Digital twin as a tool for modeling and optimization of complex natural and technical systems
Abstract
The concept of a digital twin (hereafter referred to as DT) is discussed as a complex cyber-physical system that represents a virtual representation of physical objects, processes, or systems. A retrospective analysis of the evolution of this technology is conducted, starting from its origins in NASA’s practice and culminating in contemporary conceptual approaches, such as the product life cycle model proposed by Michael Grieves and the multi-physics models developed by Glassgen. Unlike simple modeling, a DT ensures dynamic correspondence between the virtual and physical entities through continuous data exchange and feedback. Key methodological aspects of creating and operating a DT are identified, including issues related to the integration of heterogeneous data, the selection of appropriate models, and ensuring interoperability. A critical analysis of the advantages and limitations of this technology is provided, taking into account considerations regarding the need for validation and the limitations associated with the availability and quality of data.
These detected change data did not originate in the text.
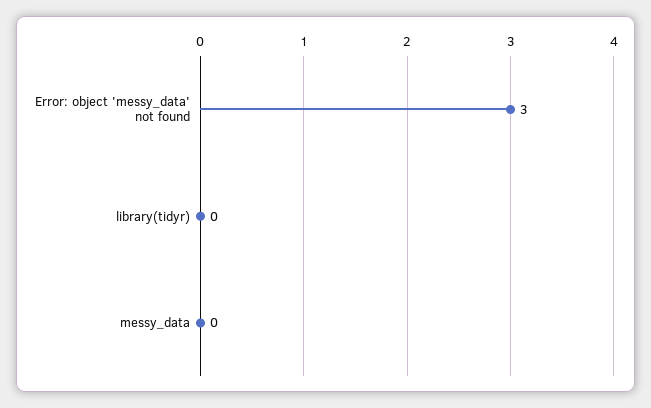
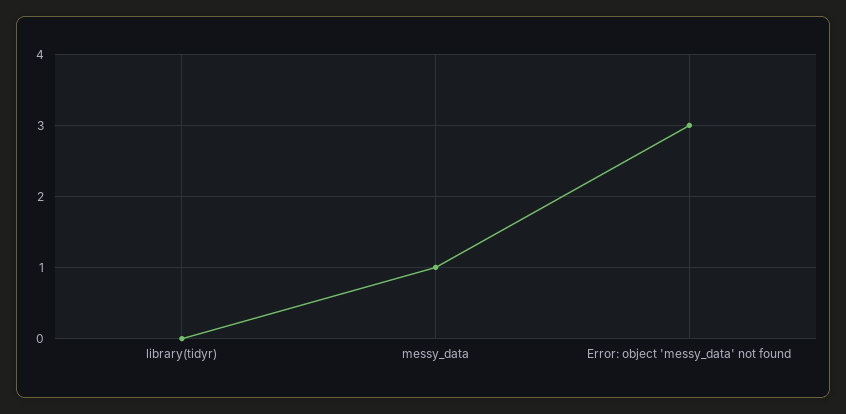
  {
    "Error: object 'messy_data' not found": 3,
    "library(tidyr)": 0,
-   "messy_data": 0
+   "messy_data": 1
  }

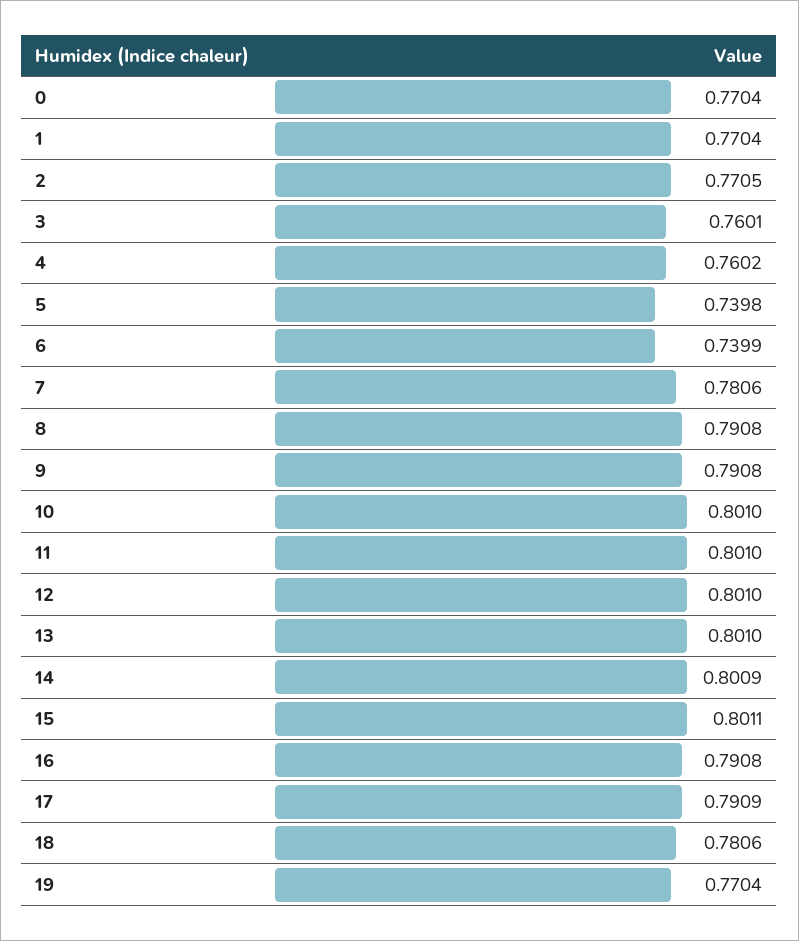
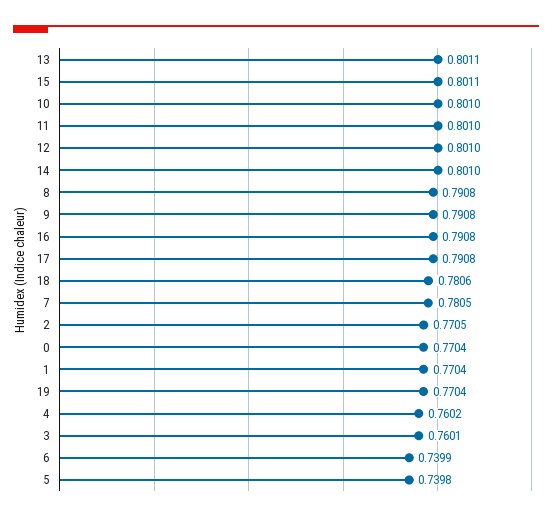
  {
    "0": 0.7704,
    "1": 0.7704,
    "2": 0.7705,
    "3": 0.7601,
    "4": 0.7602,
    "5": 0.7398,
    "6": 0.7399,
-   "7": 0.7806,
+   "7": 0.7805,
    "8": 0.7908,
    "9": 0.7908,
    "10": 0.801,
    "11": 0.801,
    "12": 0.801,
-   "13": 0.801,
+   "13": 0.8011,
-   "14": 0.8009,
+   "14": 0.801,
    "15": 0.8011,
    "16": 0.7908,
-   "17": 0.7909,
+   "17": 0.7908,
    "18": 0.7806,
    "19": 0.7704
  }

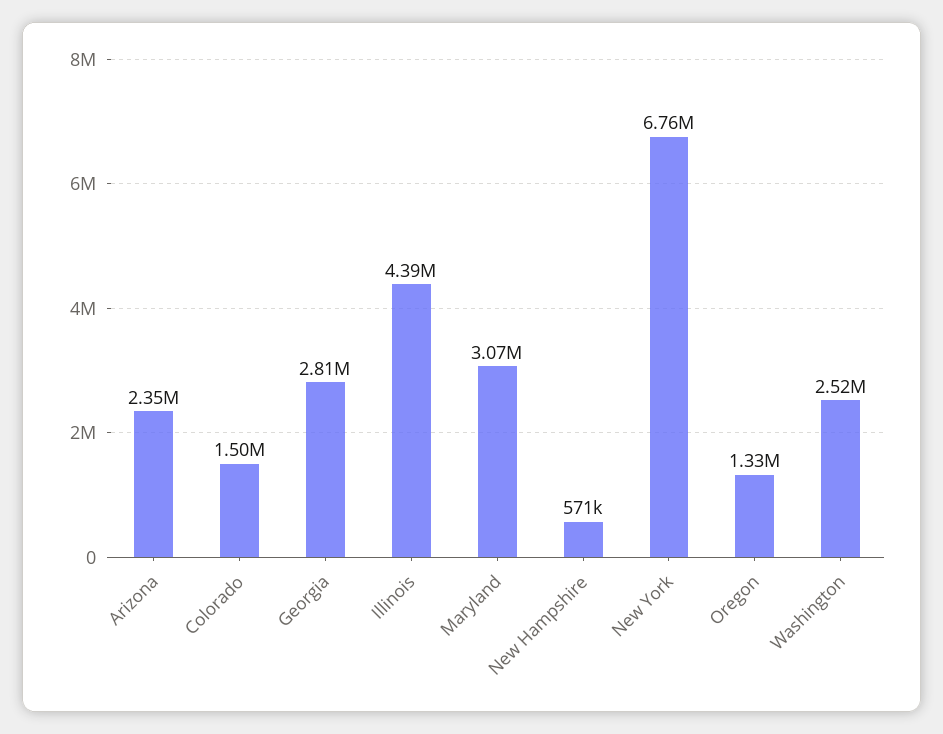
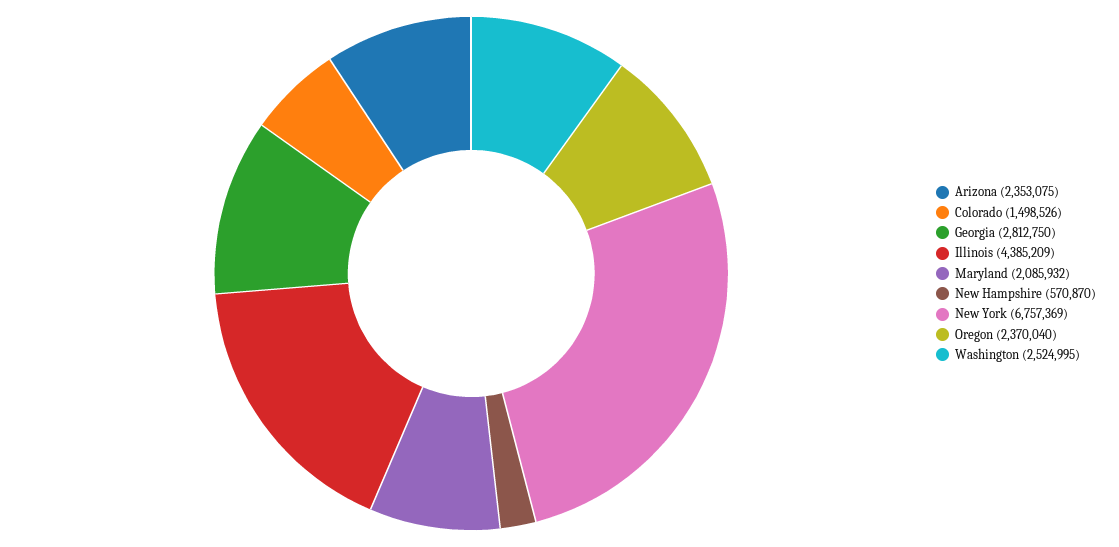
  {
    "Arizona": 2353075,
    "Colorado": 1498526,
    "Georgia": 2812750,
    "Illinois": 4385209,
-   "Maryland": 3070000,
+   "Maryland": 2085932,
    "New Hampshire": 570870,
    "New York": 6757369,
-   "Oregon": 1330000,
+   "Oregon": 2370040,
    "Washington": 2524995
  }

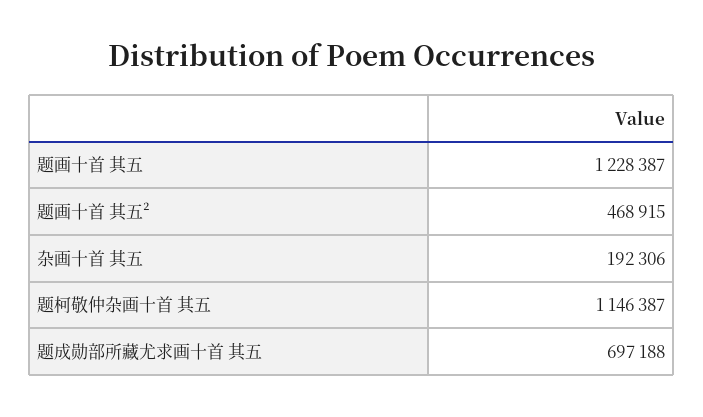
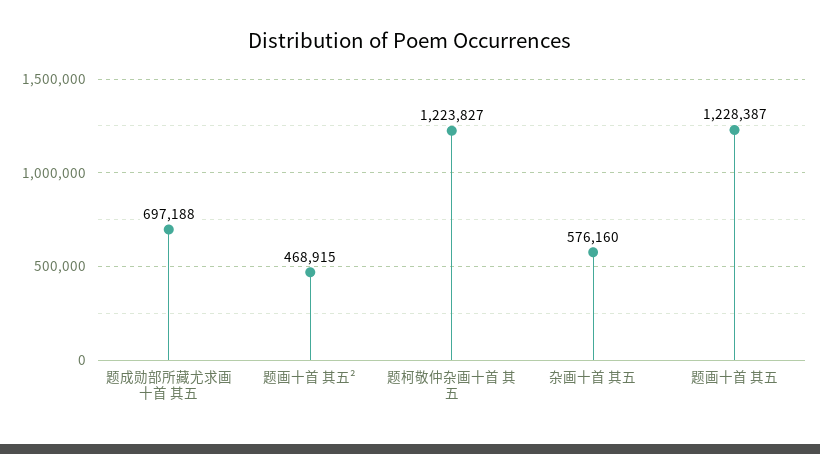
  {
    "题画十首 其五": 1228387,
    "题画十首 其五²": 468915,
-   "杂画十首 其五": 192306,
+   "杂画十首 其五": 576160,
-   "题柯敬仲杂画十首 其五": 1146387,
+   "题柯敬仲杂画十首 其五": 1223827,
    "题成勋部所藏尤求画十首 其五": 697188
  }

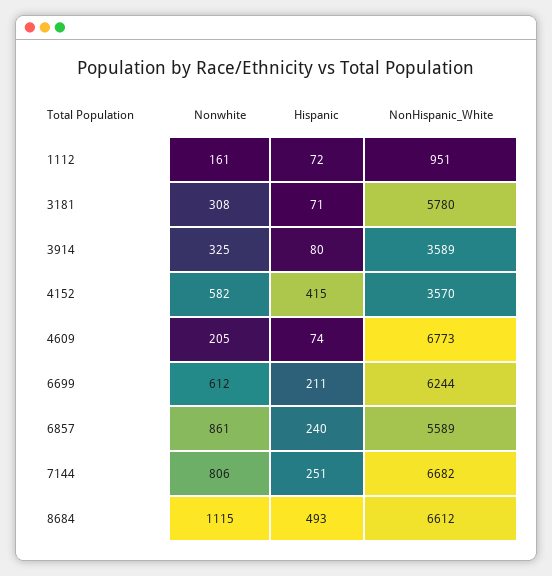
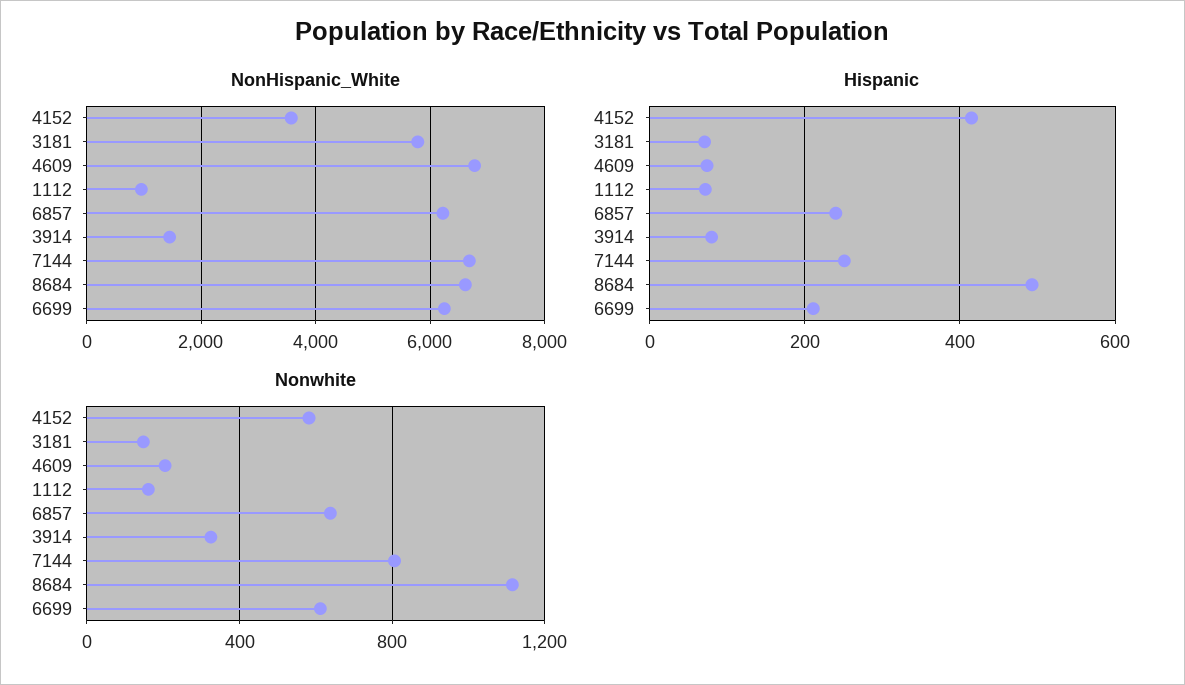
  {
    "Nonwhite": {
      "1112": 161,
-     "3181": 308,
+     "3181": 150,
      "3914": 325,
      "4152": 582,
      "4609": 205,
      "6699": 612,
-     "6857": 861,
+     "6857": 650,
      "7144": 806,
      "8684": 1115
    },
    "Hispanic": {
      "1112": 72,
      "3181": 71,
      "3914": 80,
      "4152": 415,
      "4609": 74,
      "6699": 211,
      "6857": 240,
      "7144": 251,
      "8684": 493
    },
    "NonHispanic_White": {
      "1112": 951,
      "3181": 5780,
-     "3914": 3589,
+     "3914": 1400,
      "4152": 3570,
      "4609": 6773,
      "6699": 6244,
-     "6857": 5589,
+     "6857": 6200,
      "7144": 6682,
      "8684": 6612
    }
  }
The prospects for further development of DT are discussed, particularly the integration with artificial intelligence technologies and big data analytics to address complex tasks related to sustainable development and the minimization of anthropogenic impact on the environment, including aspects of pollution monitoring and natural resource management. It is specifically emphasized that, unlike a simple database, a DT possesses an operational model that enables the interpretation and use of data to solve specific tasks.